The Ministry of Defence's efforts to rationalise its datacentre estate and move more of its apps and data to the public cloud continue apace

 The Ministry of Defence (MoD) has moved nearly 50 more applications from a legacy private cloud environment to its MODCloud with the help of IT service provider Netcompany.

The MoD’s Defence Digital department is responsible for providing the defence community with access to certified and assured private and public cloud services from the likes of Amazon, Microsoft and Oracle through the MODCloud initiative.

The project is geared towards enabling the MoD to rationalise its datacentre estate and modernise its applications by moving more of them to the public cloud, which is a process it began in 2019.

In support of the endeavor, the MoD published a blog in November 2020 stating its stance on storing defence data classified as “official” in the public cloud, with the organisation stating that “in most circumstances we can do a better job of security in the cloud than we can do on-premise.”

According to Netcompany, it has assisted with the migration of 47 applications that are used by hundreds of thousands of users to the MODCloud, through a programme of work that saw it collaborate with the MoD Core Enabling Services team. 

“A key objective for the migration was to deliver greater flexibility to manage and engineer applications, enabling app owners to scale use, giving greater resilience and cyber security.
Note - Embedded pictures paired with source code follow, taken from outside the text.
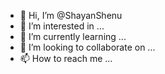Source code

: - 👋 Hi, I’m @ShayanShenu
- 👀 I’m interested in ...
- 🌱 I’m currently learning ...
- 💞️ I’m looking to collaborate on ...
- 📫 How to reach me ...

<!---
ShayanShenu/ShayanShenu is a ✨ special ✨ repository because its `README.md` (this file) appears on your GitHub profile.
You can click the Preview link to take a look at your changes.
--->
It will also deliver significant cost savings to the taxpayer,” the company said in a statement.    

“It has added a layer of operational and strategic agility which will not only benefit the MoD on a day-to-day basis but will allow it to scale more easily in times of domestic or international crisis. Now the MoD is confident in its futureproofed capabilities and is better able to meet the demands of citizens as well as its armed forces and their families.”

In a statement to Computer Weekly, a spokesperson for the MoD said the project will benefit more than 330,000 users from across the defence community, while also providing them with “greater resilience and cyber security”.

The statement added: “This migration has been a great example of collaboration between all application owners, Army Digital Services, Defence Digital’s MODCloud team, and our delivery partner, Netcompany to enable this outcome.”

Richard Davies, UK country manager partner at Netcompany, said moving more of its applications and workloads to the public cloud would benefit the MoD in a variety of ways.

“Given our extensive industry and domain knowledge, as well as our strong track record, we understand the challenges that the MoD encounters daily, and as a result were able to assist in rapidly and successfully deploying their applications,” said Davies.

“Today it is vitally important that our armed forces are as efficient, productive and innovative as possible and moving to a public cloud infrastructure will deliver the flexibility and agility they need, both now and in the future.”